The mayor of Cambridge has died suddenly while on a scuba-diving holiday with his wife in South Africa.

Nigel Gawthrope, 61, collapsed on Friday after surfacing from a dive and feeling unwell. The exact cause of his death is unknown.

The city councillor was a popular local figure and had been eight months into his term of office.

Council leader Lewis Herbert said he served "with distinction and panache".

A keen scuba diver and underwater photographer, Mr Gawthrope was on holiday at a diving resort near Durban with his wife, Jenny.

Mr Gawthrope was a prolific charity fundraiser and worked at the Cambridge University Press, Judge Business School - and latterly as a porter at Clare College, Cambridge.

He was particularly proud of his association with the Cambridge children's charity, the Red Hen Project.

He was also a long-standing member of the Unite union and acted as a representative and delegate.

Mr Gawthrope was elected to Cambridge City Council serving King's Hedges ward for Labour in 2012 - and again in 2016 - before taking up the mayoral role in May.

Mr Herbert, leader of the city's 26 Labour councillors, said: "Our thoughts and emotions are with his wife Jenny so far away, and with Nigel's family and close friends at this truly horrible time.

"As a councillor and mayor of Cambridge, Nigel served with distinction and panache."

He added: "Nigel was a one-off.
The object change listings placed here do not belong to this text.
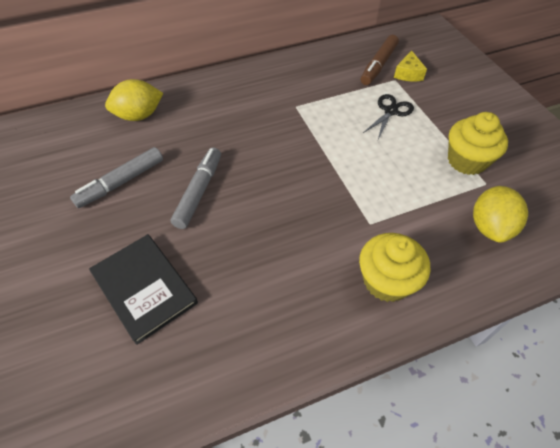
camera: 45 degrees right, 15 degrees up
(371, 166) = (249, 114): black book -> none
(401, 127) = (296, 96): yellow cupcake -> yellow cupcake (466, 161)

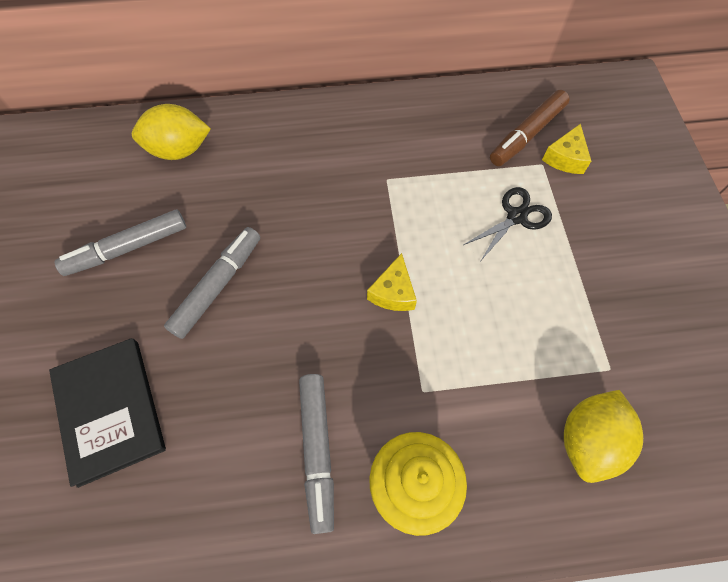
camera: 15 degrees right, 10 degrees up
(311, 276) = (317, 451): none -> grey marker
(326, 170) = (393, 292): none -> yellow cheese
(466, 161) = (596, 324): yellow cupcake -> none

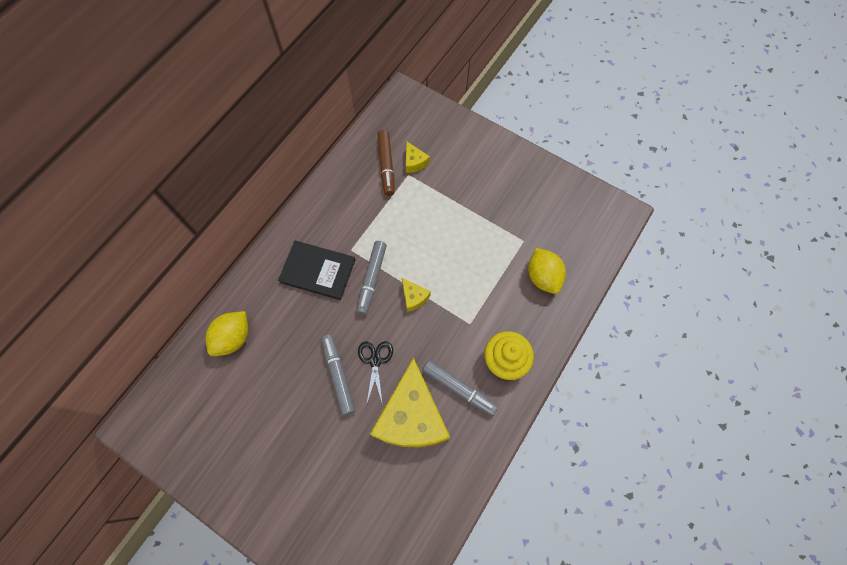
camera: 50 degrees left, 5 degrees up
(110, 410) = (361, 471): black book -> black book (318, 271)
(127, 248) = (274, 406): grey marker -> grey marker (372, 279)
(229, 416) = (411, 416): none -> yellow cheese
(516, 217) = (424, 211): black scissors -> black scissors (375, 361)

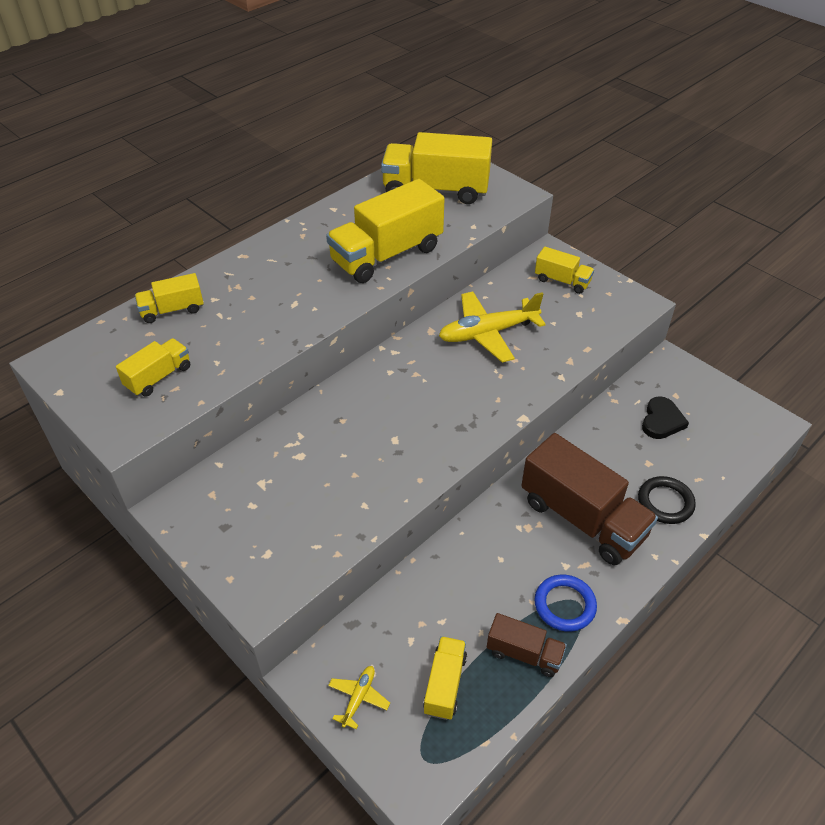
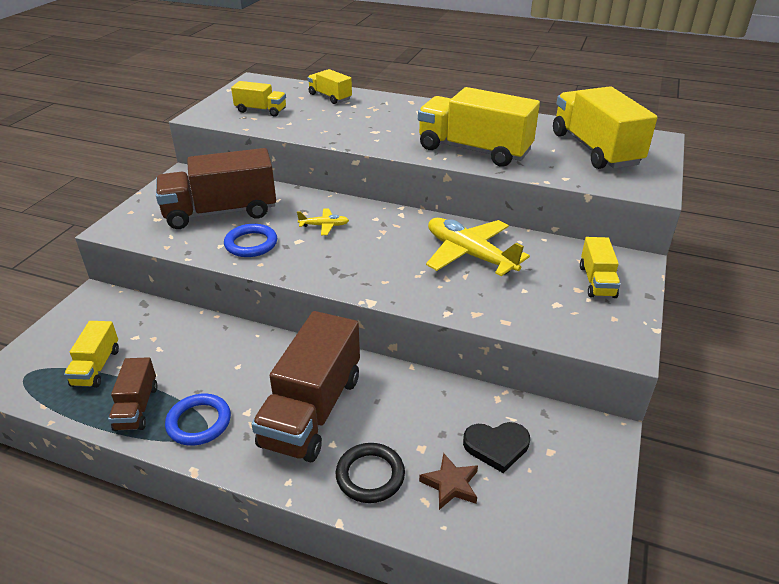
camera: 65 degrees right, 10 degrees down
(294, 490) = (221, 212): none -> brown truck
(358, 698) = (77, 325): yellow plane -> yellow plane (324, 226)
(377, 478) = (251, 244): none -> blue ring
(445, 684) = (96, 367): yellow truck -> yellow truck turned 105 degrees clockwise
(688, 459) = (450, 484): none -> brown star

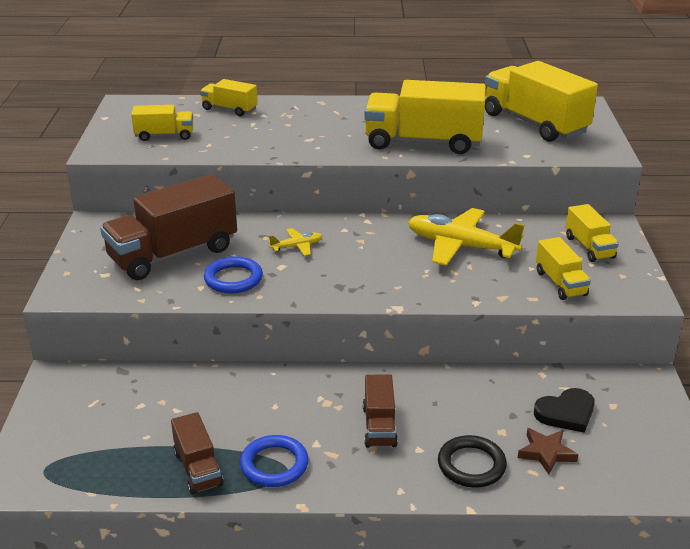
camera: 20 degrees left, 5 degrees down
(96, 367) = (120, 443): yellow truck -> yellow truck (560, 283)
(312, 410) = (379, 426): brown truck -> brown truck, size x0.51

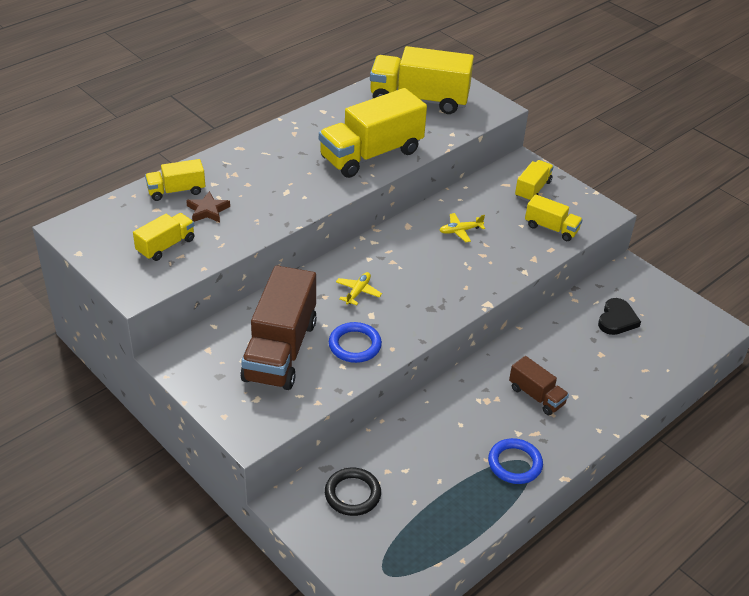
camera: 45 degrees left, 10 degrees up
(198, 468) = (476, 499): brown truck -> none
(460, 246) = (460, 231): yellow plane -> yellow plane, size x0.47
(471, 465) = (612, 387): black ring -> black ring (352, 494)
(546, 453) = (637, 353): brown star -> brown star (207, 210)
(589, 247) = (532, 189): yellow truck -> yellow truck turned 90 degrees counterclockwise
He was a thoroughly engaging individual who will be hard to replace."

The BBC understands Mr Gawthrope's brother will fly to South Africa on Monday and the family is being supported by the British consulate in South Africa.

East of England MEP Alex Mayer said Mr Gawthrope was a "committed ward councillor... who always greeted you with a smile" and described the news as "deeply, deeply sad".

Labour councillor Kevin Price said he and Mr Gawthrope "shared a history of trades union activism within the printing industry".

"He loved representing the ward where he grew up," he added, "and many residents in the ward will share our deep shock and sadness at his untimely death."